So today I get to come home from hospital. After 4 months, a third of a year, 17 1/2 weeks, 121 days, 2904 hours. And I am done. I don’t ever want to see the inside of a psych ward again. Except it’s likely that one day I will. But hopefully not for as long another time. And hopefully not for a while.
And I come out to a new landscape. So many things have changed. My children are all a year older and have functioned just fine without me. I’ve lost friends I never thought I would, others have stepped up, and new ones have crept their way in. My husband no longer has a job although he is madly looking. I’m looking at a long time off work so I can continue outpatient therapy. And things will never be the same again.
Nathan and the kids have a new understanding for all the work it takes to keep the house functioning, I’m sure that will drop off again eventually but I’m glad they now realise the effort that goes into making every day look boring and predictable. And how tiresome doing the same thing over and over only for nobody to notice is.
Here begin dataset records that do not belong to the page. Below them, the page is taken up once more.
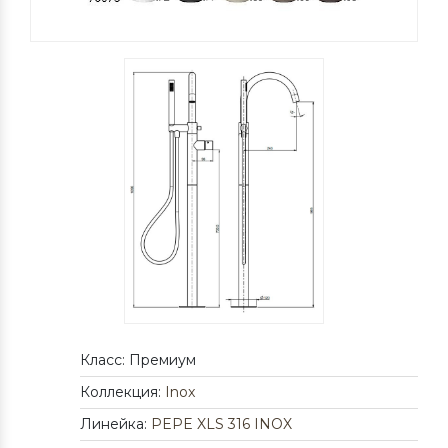
Класс: Премиум
Коллекция:
Inox
Линейка:
PEPE XLS 316 INOX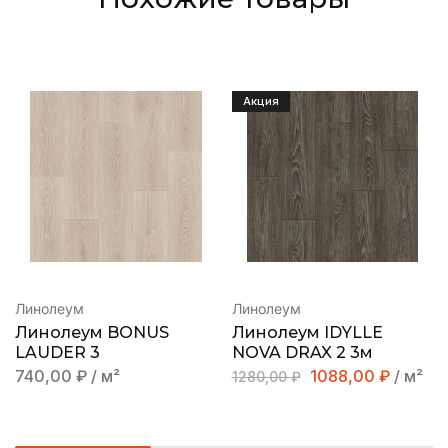
Акция
Линолеум
Линолеум
Линолеум BONUS
Линолеум IDYLLE
LAUDER 3
NOVA DRAX 2 3м
740,00
₽
/ м²
1088,00
₽
/ м²
1280,00
₽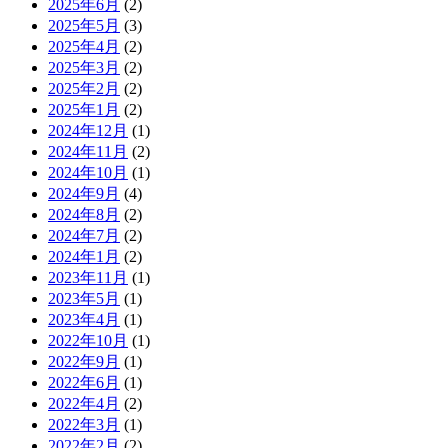
2025年6月
(2)
2025年5月
(3)
2025年4月
(2)
2025年3月
(2)
2025年2月
(2)
2025年1月
(2)
2024年12月
(1)
2024年11月
(2)
2024年10月
(1)
2024年9月
(4)
2024年8月
(2)
2024年7月
(2)
2024年1月
(2)
2023年11月
(1)
2023年5月
(1)
2023年4月
(1)
2022年10月
(1)
2022年9月
(1)
2022年6月
(1)
2022年4月
(2)
2022年3月
(1)
2022年2月
(2)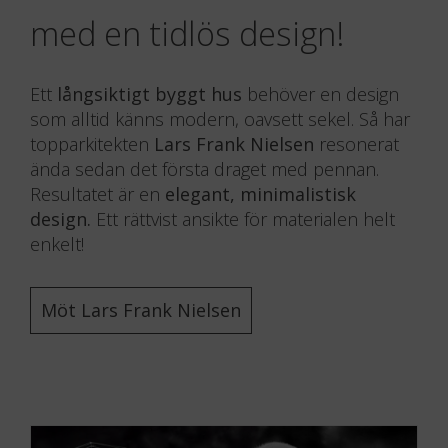
med en tidlös design!
Ett
långsiktigt byggt hus
behöver en design
som alltid känns modern, oavsett sekel. Så har
topparkitekten
Lars Frank Nielsen
resonerat
ända sedan det första draget med pennan.
Resultatet är en
elegant, minimalistisk
design.
Ett rättvist ansikte för materialen helt
enkelt!
Möt Lars Frank Nielsen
I have a whole bunch of symptoms I never knew were symptoms to keep an eye on to make sure that what goes up doesn’t go up too much and the following down doesn’t go too low. Along with a whole bunch of new medications to help keep things under control. And the possibility of going back for more ECT if things don’t go as planned. It’s a scary thought that although I’m not going out with a new condition I am leaving with knowledge of one I’ve had for a long time and not realised. Things in lots of ways make more sense and in lots of ways feel overwhelming. The idea that I am now officially mentally Ill with something that can not be cured and can only be managed isn’t the greatest, but I am grateful for the chance to manage it before it takes hold of my life again.
I leave knowing there is a greater chance that my children will develop the same condition with the same life long outlook. And I just hope that the insight I have gained about myself will help me recognise it in them and ensure that they receive the treatment they need as early on as they can get it.
The people I used to lean on for support have changed and although in lots of ways I feel used, that I was always there for them and they couldn’t be there for me in my time of need, it won’t change who I am and the type of support I will continue to provide others.
I will always be open about what goes on, in the hope that it makes someone else feel a little less alone with what they face. It may not be the same as me but to know other people don’t lead perfect lives is sometimes all someone else needs to hear to feel better about themselves.
So here I am, going home. Not the same person who walked in four months ago, wiser and more educated about herself, more sure of the support around her, more sure that her husband and children love her just as much as they ever have. They gave me up for such a long period of time, in the hope that I would come back better and stronger than ever before and I can assure you that is what has happened. I’ll never be as ignorant and dismissive of my own needs as I once was which in turn leads me to be a better wife, mother, daughter, sister and friend to those who have stood by me. I will never stop needing the support of family and I am lucky that I have some of the greatest I could hope for to do that for me.
The only thing that is certain right now is that the woman walking out of the hospital doors this morning is not the same one who walked in here all those months ago. This storm has changed me like all the storms I’ve stood in before that. But instead of standing there getting battered by the storm I’ve taken an active role in trying to beat it. And in doing so I’ve changed my prospects, Taken charge and given myself the best hope of a positive future that I could. And I step out into my new surroundings both confident in my abilities and frightened of the unknown.
But if there’s one thing I know I carry with me every day, it’s courage. And I’ll walk through any storm that comes along with courage by my side and know that no matter what it brings, I will handle it. I will ask for and accept help when it’s required and I’ll stand on my own two feet whenever possible.